[skip ci] commit blocking pull requests with required status checks

#1

Several of our pipelines commit back to their respective repo after they have finished running a build and executing tests. The initial commit to the repo from a PR successfully reports a passed status in Github, but the commit back with [skip ci] in the commit message ends up blocking the PR because the status check is required to pass, but Buildkite’s API does not appear to return anything on the webhook call to the API.

In Circle CI, when you use [skip ci], the build is successfully skipped, and Circle returns a ‘neutral’ status for the required status check, which Github then interprets as a pass, allowing the PR to be merged if all merge constraints are met.

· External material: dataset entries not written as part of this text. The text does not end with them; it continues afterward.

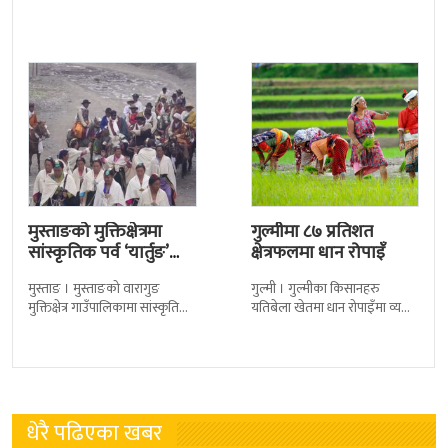
छ । वर्षभरी खाने अन्नपात बादरले
अहिलेसम्म करिब ७७ प्रतिशत धान
छिनभरमा नै सखाप पार्ने भए
रोपाइँ भएको छ । मधेश प्रदेशको
मुस्ताङको मुक्तिक्षेत्रमा
गुल्मीमा ८७ प्रतिशत
सांस्कृतिक पर्व ‘यार्तुङ’
क्षेत्रफलमा धान रोपाइँ
आरम्भ
मुस्ताङ । मुस्ताङको वारागुङ
गुल्मी । गुल्मीका किसानहरु
मुक्तिक्षेत्र गाउँपालिकामा सांस्कृतिक
यतिबेला खेतमा धान रोपाइँमा व्यस्त
पर्व ‘यार्तुङ’ आरम्भ भएको छ ।
बनेका छन । वर्षा शुरु भएसँगै
खिङ्गा गाउँबाट यसवर्षको ’यार्तुङ’ पर्व
यहाँका किसानहरुलाई खेत
आरम्भ भएको
रोपाइँको चटारो
धेरै पढिएका खबर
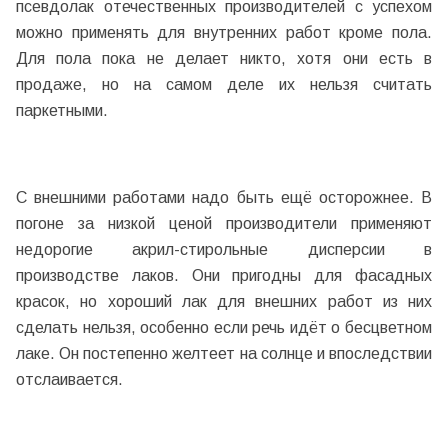
псевдолак отечественных производителей с успехом
можно применять для внутренних работ кроме пола.
Для пола пока не делает никто, хотя они есть в
продаже, но на самом деле их нельзя считать
паркетными.
С внешними работами надо быть ещё осторожнее. В
погоне за низкой ценой производители применяют
недорогие акрил-стирольные дисперсии в
производстве лаков. Они пригодны для фасадных
красок, но хороший лак для внешних работ из них
сделать нельзя, особенно если речь идёт о бесцветном
лаке. Он постепенно желтеет на солнце и впоследствии
отслаивается.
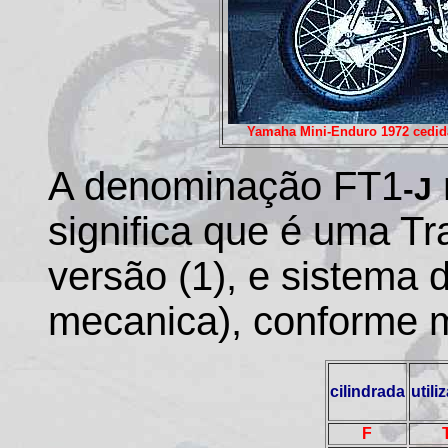
Yamaha Mini-Enduro 1972 cedida
A denominação FT1
-J
significa que é uma Tra
versão (1), e sistema d
mecanica), conforme m
cilindrada
utili
F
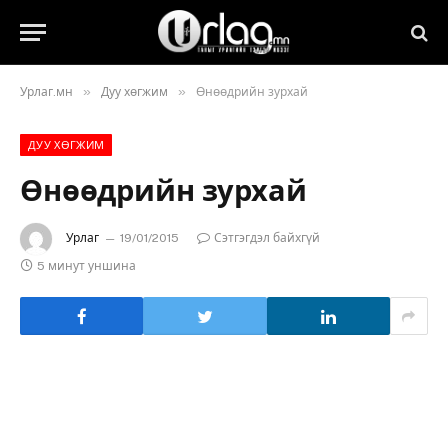
»
»
Урлаг.мн
Дуу хөгжим
Өнөөдрийн зурхай
ДУУ ХӨГЖИМ
Өнөөдрийн зурхай
Урлаг
19/01/2015
Сэтгэгдэл байхгүй
5 минут уншина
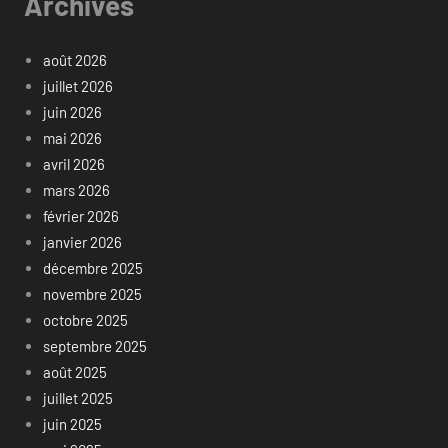
Archives
août 2026
juillet 2026
juin 2026
mai 2026
avril 2026
mars 2026
février 2026
janvier 2026
décembre 2025
novembre 2025
octobre 2025
septembre 2025
août 2025
juillet 2025
juin 2025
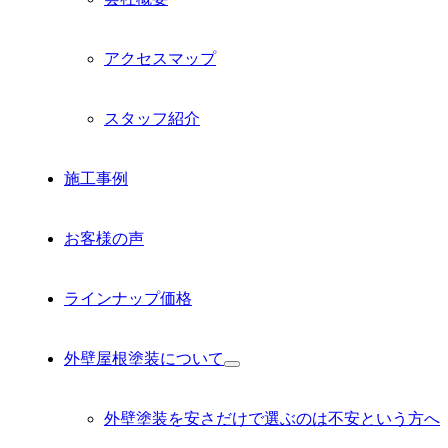
アクセスマップ
スタッフ紹介
施工事例
お客様の声
ラインナップ価格
外壁屋根塗装について
サ
ブ
メ
外壁塗装を安さだけで選ぶのは不安という方へ
ニ
ュ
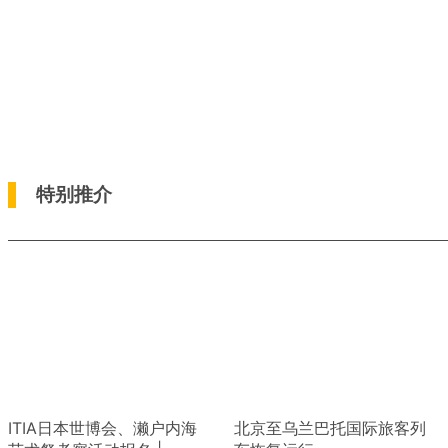
特别推介
ITIA日本世博会、濑户内海
北京至乌兰巴托国际旅客列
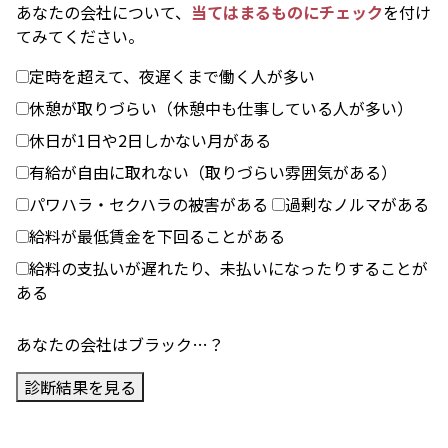
あなたの会社について、
当てはまるものにチェック
を付け
てみてください。
定時を超えて、夜遅くまで働く人が多い
休憩が取りづらい（休憩中も仕事している人が多い）
休日が1日や2日しかない月がある
有給が自由に取れない（取りづらい雰囲気がある）
パワハラ・セクハラの被害がある
過剰なノルマがある
給料が最低賃金を下回ることがある
給料の支払いが遅れたり、未払いになったりすることが
ある
あなたの会社はブラック…？
診断結果を見る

This behavior puts us in a situation where we can’t require specific status checks because they block our PRs indefinitely. I sent an email to support@ and messaged in Slack, but my experience with both of those avenues for support has been lacking.

I’ve included a screenshot of the behavior I’m describing.

#2

Hey @krohmag, I saw you messaged us in a few places, will reply here and post a link in the others! Sorry for the slow reply, just ticked over to the weekend for us.

Unfortunately the GitHub Commit Status API doesn’t support a neutral state for commit statuses only error, failure, pending, or success, which limits our options somewhat.

I think what that would mean is that we’d have to send a “success” for that commit, which could potentially be dangerous.

We’ve got plans for more granular control over commit statuses in future beyond just at a build level which might open up some more doors, but I’m afraid I don’t have a good answer for how to send a success commit status for skipped builds presently! One option might be to allow pipelines to opt-out entirely from the [skip ci] behaviour? It feels to me like it doesn’t fit in a world where you have required status checks in a PR.

#3

I’m curious as to how Circle is able to have a ‘neutral’ state. We have a required check in Circle, and if I execute a [skip ci] build, the build is skipped by Circle, and in Github, the build is able to proceed as Github interprets that neutral state as a pass.

#4

In our case, [skip ci] is an ideal solution. When we have a PR, a buildkite build is kicked off, which builds a Docker image, executes tests, and then pushes images upon passing tests. The hash of the resulting Docker image is committed back to the repo by a bot user so deployments use the specific image created by the PR, avoiding any race conditions with other PRs in progress. That commit back does not warrant another build to be kicked off. In fact, another build kicking off would result in an infinite loop of builds, which is certainly less than ideal.

As a means of circumventing this shortcoming/oversight, I’ve modified our build scripts to check if the build creator is the bot user. If it is, a ‘dummy’ build is executed so we can get a passing status check, allowing our PR to be merged. It’s a bit hackey and definitely adds some overhead to our process, but it accomplishes what we need based on our specific use-case.

All that to say, that the current implementation of [skip ci] seems to only pertain to addressing a capacity issue - like one would have in Circle. With Buildkite, we control the number of agents we’re running, so capacity isn’t really as issue, but there are other uses of [skip ci] that do not seem to be addressed in the current Buildkite implementation.